Report every line below that contains the string "liste", treating uppercase and lowercase as different.

------ RECORDS SUPPLIED ------

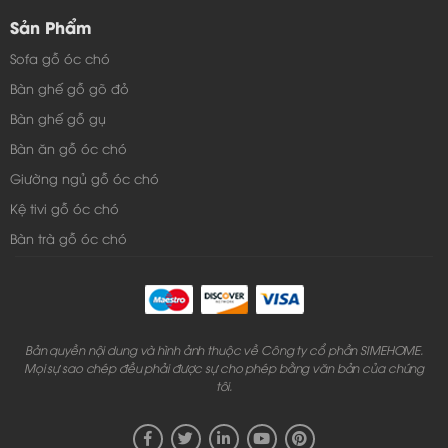
Sản Phẩm
Sofa gỗ óc chó
Bàn ghế gỗ gõ đỏ
Bàn ghế gỗ gụ
Bàn ăn gỗ óc chó
Giường ngủ gỗ óc chó
Kệ tivi gỗ óc chó
Bàn trà gỗ óc chó
Bản quyền nội dung và hình ảnh thuộc về Công ty cổ phần SIMEHOME.
Mọi sự sao chép đều phải được sự cho phép bằng văn bản của chúng
tôi.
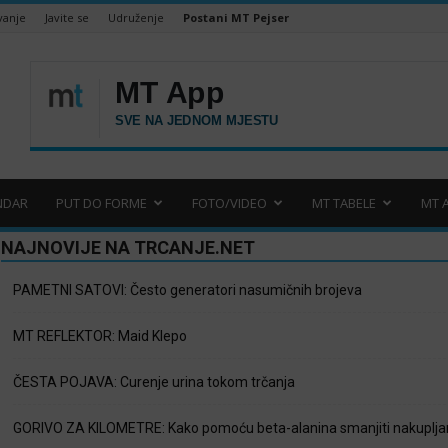
vanje
Javite se
Udruženje
Postani MT Pejser
NDAR
PUT DO FORME
FOTO/VIDEO
MT TABELE
MT 
NAJNOVIJE NA TRCANJE.NET
PAMETNI SATOVI: Često generatori nasumičnih brojeva
MT REFLEKTOR: Maid Klepo
ČESTA POJAVA: Curenje urina tokom trčanja
GORIVO ZA KILOMETRE: Kako pomoću beta-alanina smanjiti nakupljan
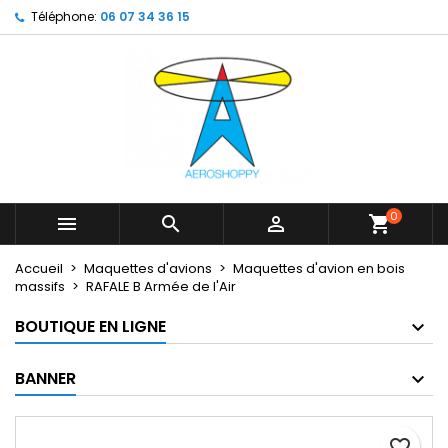
Téléphone:
06 07 34 36 15
×
×
×
My wishlists
Créer une liste d'envies
Connexion
Create new list
add_circle_outline
Vous devez être connecté pour ajouter des produits
Nom de la liste d'envies
à votre liste d'envies.
Annuler
Connexion
Annuler
Créer une liste d'envies
0



shopping_cart
Accueil
Maquettes d'avions
Maquettes d'avion en bois
massifs
RAFALE B Armée de l'Air
BOUTIQUE EN LIGNE
BANNER
favorite_border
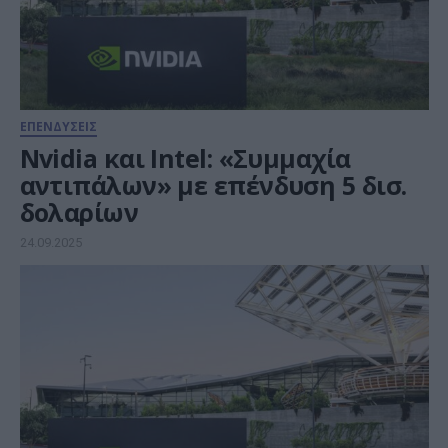
ΕΠΕΝΔΥΣΕΙΣ
Nvidia και Intel: «Συμμαχία
αντιπάλων» με επένδυση 5 δισ.
δολαρίων
24.09.2025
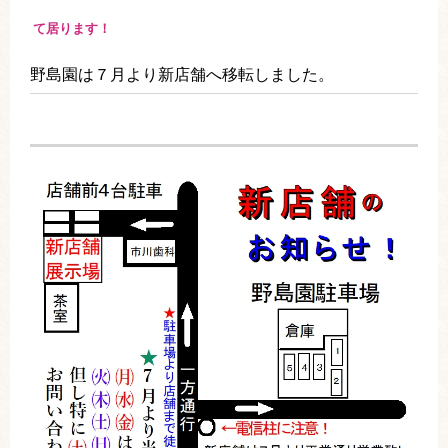
て居ります！
野島園は７月より新店舗へ移転しました。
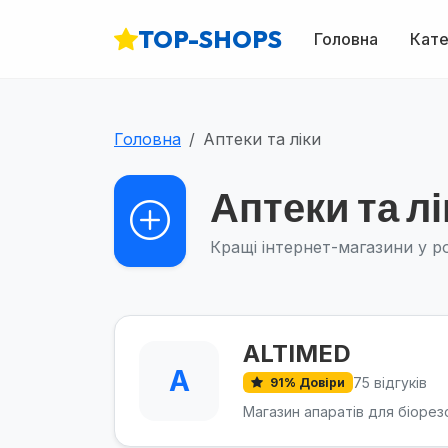
TOP-SHOPS
Головна
Кате
Головна
Аптеки та ліки
Аптеки та лі
Кращі інтернет-магазини у ро
ALTIMED
A
75 відгуків
91% Довіри
Магазин апаратів для біорез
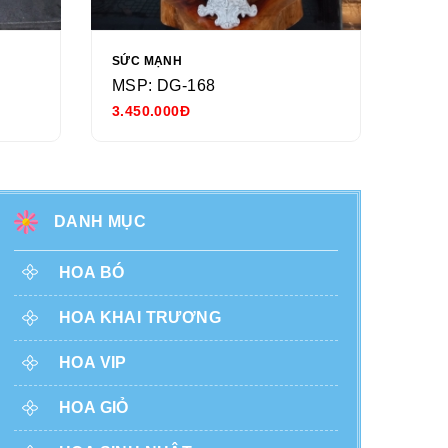
SỨC MẠNH
NGÀY
MSP: DG-168
MSP
3.450.000Đ
680.
DANH MỤC
HOA BÓ
HOA KHAI TRƯƠNG
HOA VIP
HOA GIỎ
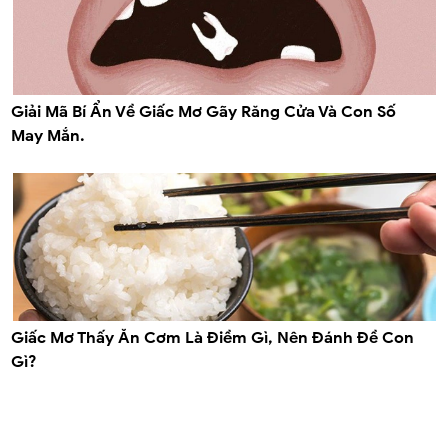
Giải Mã Bí Ẩn Về Giấc Mơ Gãy Răng Cửa Và Con Số
May Mắn.
Giấc Mơ Thấy Ăn Cơm Là Điềm Gì, Nên Đánh Đề Con
Gì?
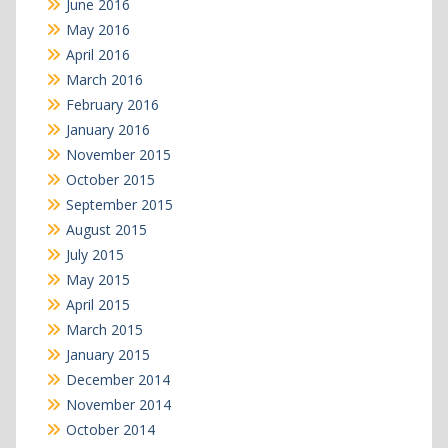
June 2016
May 2016
April 2016
March 2016
February 2016
January 2016
November 2015
October 2015
September 2015
August 2015
July 2015
May 2015
April 2015
March 2015
January 2015
December 2014
November 2014
October 2014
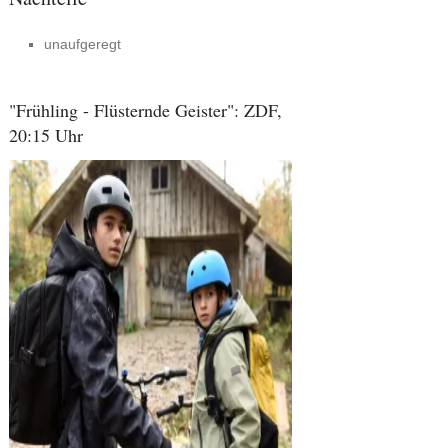
unaufgeregt
"Frühling - Flüsternde Geister": ZDF,
20:15 Uhr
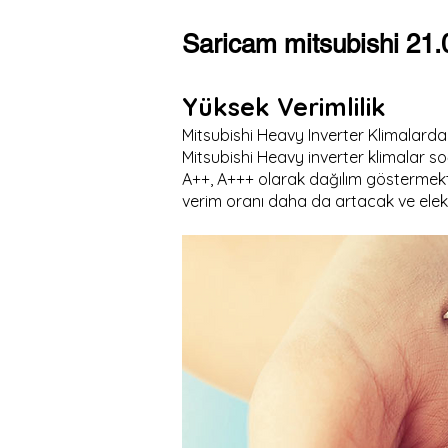
Saricam mitsubishi 21.
Yüksek Verimlilik
Mitsubishi Heavy Inverter Klimalarda
Mitsubishi Heavy inverter klimalar so
A++, A+++ olarak dağılım göstermekte
verim oranı daha da artacak ve elekt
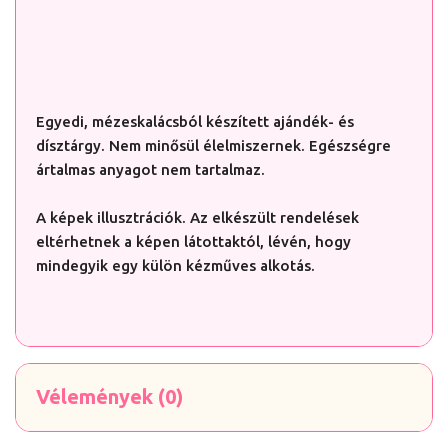
Egyedi, mézeskalácsból készített ajándék- és
dísztárgy. Nem minősül élelmiszernek. Egészségre
ártalmas anyagot nem tartalmaz.
A képek illusztrációk. Az elkészült rendelések
eltérhetnek a képen látottaktól, lévén, hogy
mindegyik egy külön kézműves alkotás.
Vélemények (0)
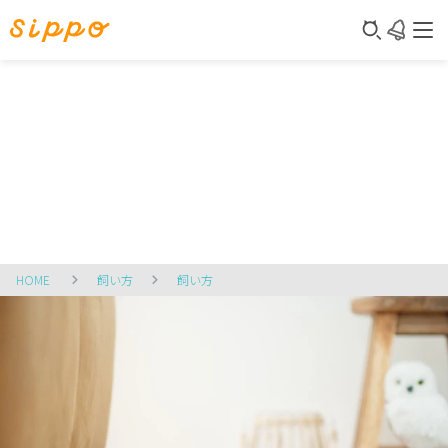
HOME
飼い方
飼い方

------

▸ **YOUR SOLUTION**
Créer une liste d'envies
Nom de la liste d'envies
à votre liste d'envies.
Créer une liste d'envies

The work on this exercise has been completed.